Figure 8. Blocking GABABR signaling in PV neurons resulted in lower bouton density and less axon branching both in vitro and in vivo. (A) PV neurons from PV-ires-Cre slice cultures were labeled by LSL-YFP. Slices were treated with CGP from EP14 and fixed at EP19. Inserts show NeuN immunostaining of pyramidal neuron soma (red). (B) The axon morphology of PV neurons in (A) were reconstructed and analyzed (n = 3 cells for each group). (C) To delete GABABR in single basket neurons, slice cultures from GABAB1flx/flx mice were transfected with PG67-Cre and PG67-GFP at EP15, and control basket cells were transfected with PG67-GFP. Slices were fixed at EP19. (D) The axon morphology of neurons in (C) were reconstructed and analyzed (n = 3 cells for each group). (E) AAV-LSL-DsRed virus was injected into the visual cortex of GABAB1+/+::PV-ires-Cre or GABAB1flx/flx::PV-ires-Cre mice at P30 to label PV basket neurons. Acute visual cortical slices were prepared at P40 and RFP labeled PV neurons were patch clamped and filled with biocytin.
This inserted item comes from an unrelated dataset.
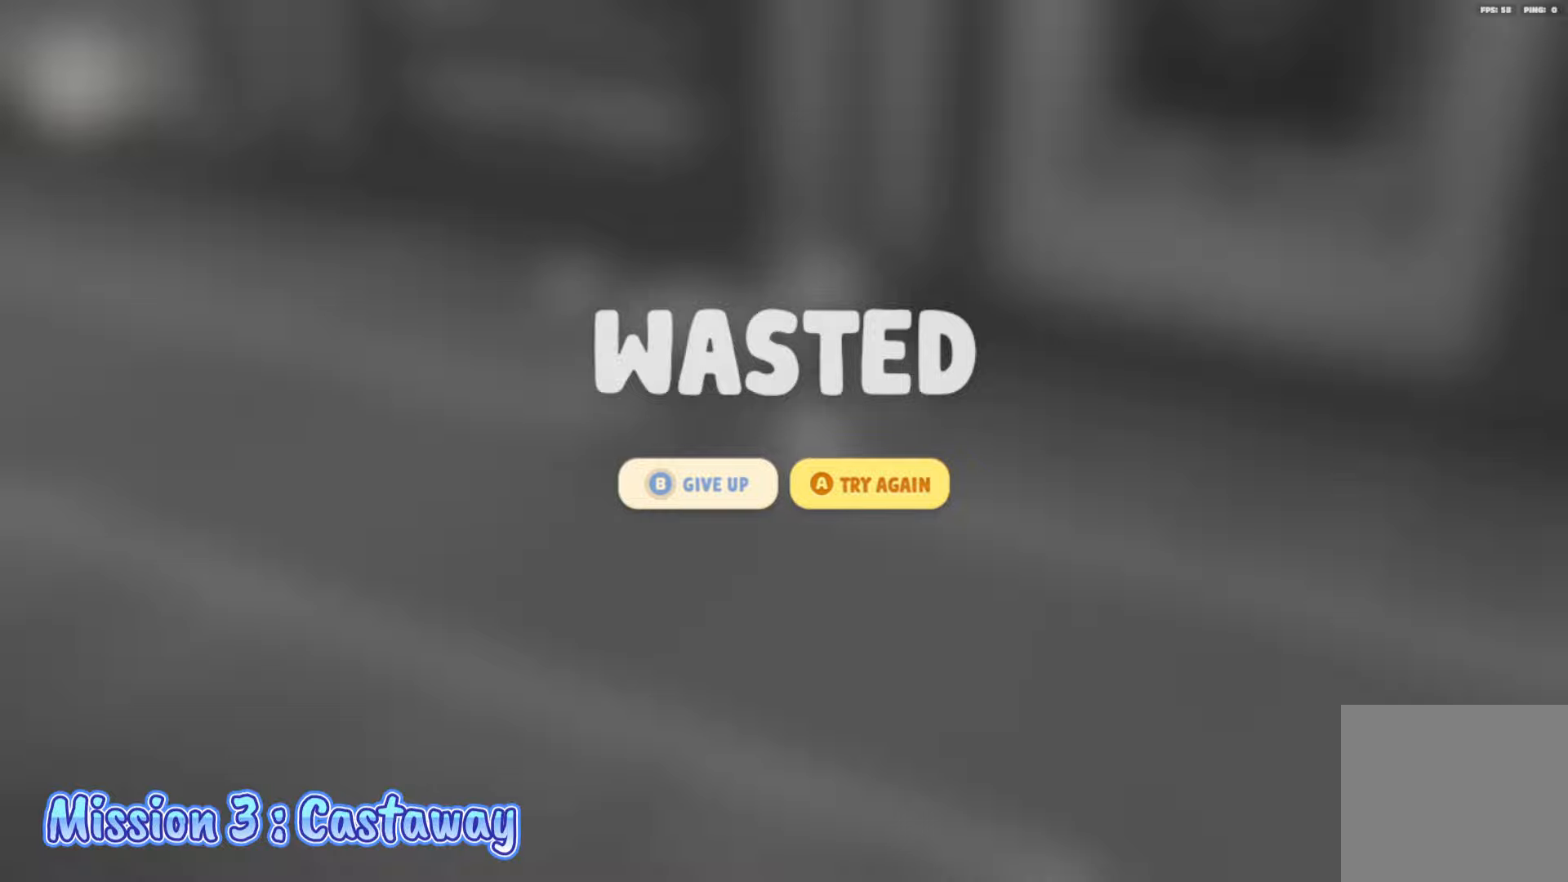
{"buttons": [], "left_stick": "center", "right_stick": "center", "events": [[33, "A", "down"], [100, "A", "up"]]}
Biocytin loaded PV neurons were fixed and immunostained for biocytin. The stained neurons were imaged by confocal microscopy and the axon morphology was reconstructed using Neurolucida. (F) Mice of indicated genotypes were sacrificed and perfused at P40. Coronal sections were immunostained for PV in red. Layer 2/3 of visual cortex was imaged. Arrows indicate the perisomatic PV cell axon terminals. The middle panel shows the lower magnification view of visual cortex stained for PV in red. The number of PV positive neurons was quantified and showed no difference between WT and GABABR KO samples (n = 15 regions from three animals). (G) The bouton density and axon branching of neurons in (E) were fully reconstructed and analyzed (nine WT neurons, eight KO neurons; *P < 0.03).
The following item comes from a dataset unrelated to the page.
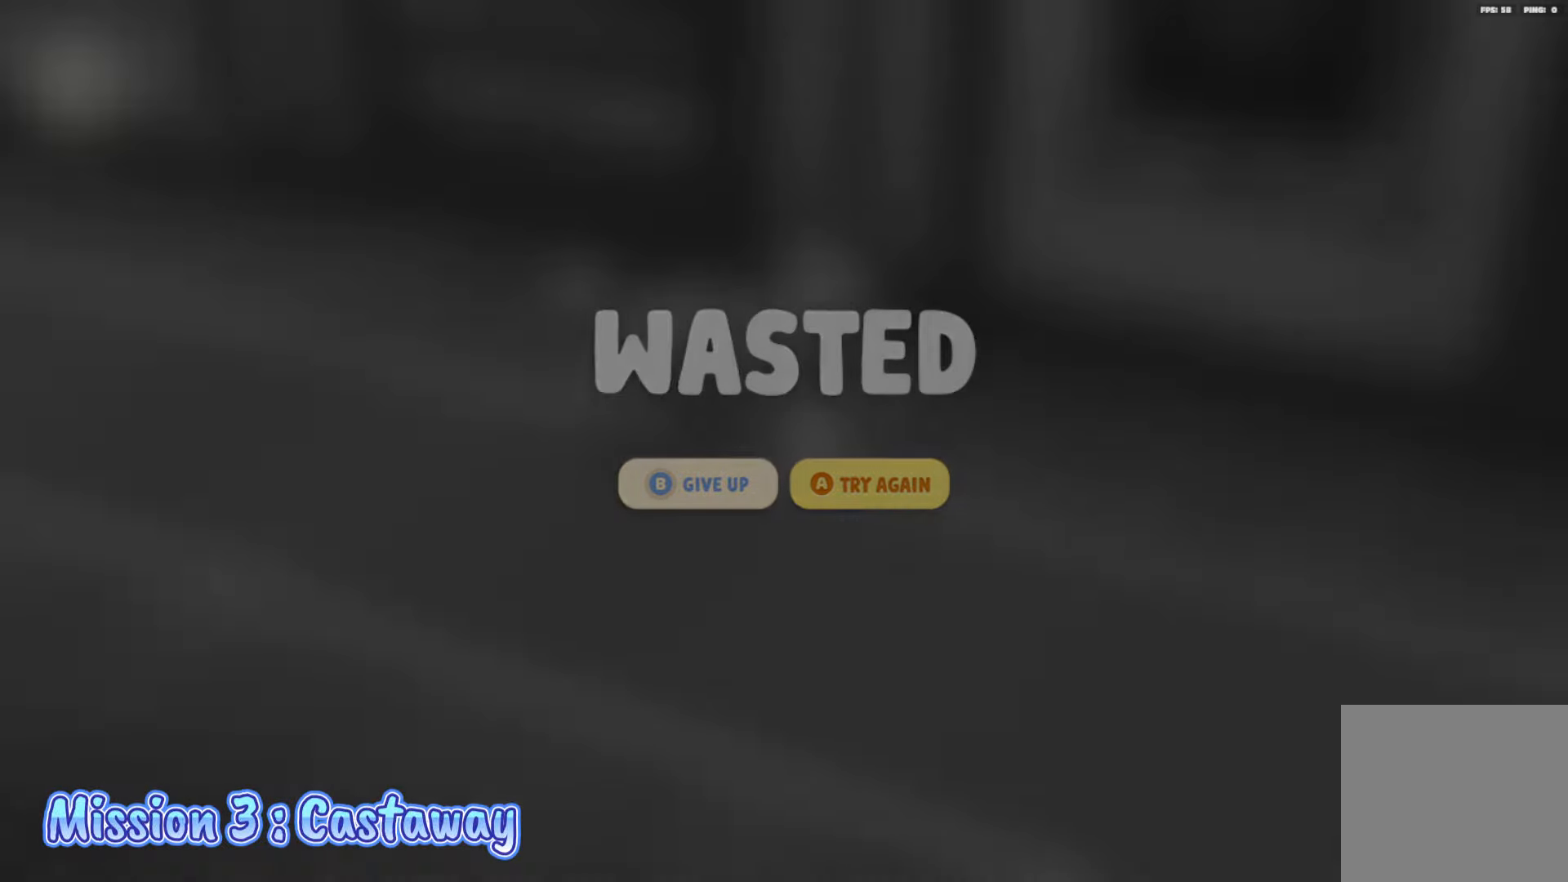
{"buttons": [], "left_stick": "center", "right_stick": "center", "events": []}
To extend these studies in vivo, we labeled single basket interneurons in acute brain slices from primary visual cortex in mice in which GABABRs were deleted in PV interneurons, using biocytin (Figure 8E). In these GABAB1flx/flx::PV-ires-Cre mice, GABABRs in PV cells were likely inactivated during the second postnatal week, given the onset of PV expression in cortex after the first postnatal week (de Lecea et al., 1995), and should not affect earlier aspects of basket cell development. Indeed, the density and distribution of PV neuron cell bodies in visual cortex of these mice were not altered at ∼P40 (Figure 8F). Reconstruction and quantification of single PV neuron axons revealed that GABABR deficiency resulted in less axon branching, lower bouton density (Figure 8G), and aberrant distribution of presynaptic boutons (Figure 9A). Bouton density on higher order branches or terminal branches were more significantly decreased (Figure 9B), and the maximum branch order of GABABR KO neurons were significantly less than that of the WT ones (14.2 vs. 12.2, P = 0.01; Figure 9C). In control (WT) PV neurons, neighboring boutons showed mild and gradual fluctuations in size along axon branches (Figure 9D, WT group). In GABAB1−/− neurons, however, neighboring boutons showed abrupt changes in size (Figure 9D, KO group), and there was a much higher proportion of very small boutons, lower proportion of middle size boutons, and largely unchanged proportion of large boutons compared to those in control cells (K-S test, P < 0.0001; Figure 9E). We further examined the physiological impact of GABABR KO in vivo by recording mIPSCs in layer II/III pyramidal neurons in visual cortex. We found that, while the average amplitude of mIPSCs was not significantly changed, the average frequency of mIPSCs was significantly reduced (4.87 ± 0.61 vs. 3.04 ± 0.45 Hz, P = 0.02; Figures 9F–J). The more significant decrease of mIPSC frequency than that of bouton density might reflect both the decreased bouton density and higher proportion of small, non-releasing boutons. Together, these results demonstrated that blockade of presynaptic GABABRs in developing PV neurons in vivo resulted in decreased bouton density and axon branching, as well as aberrant distribution and patterning of presynaptic terminals along axons.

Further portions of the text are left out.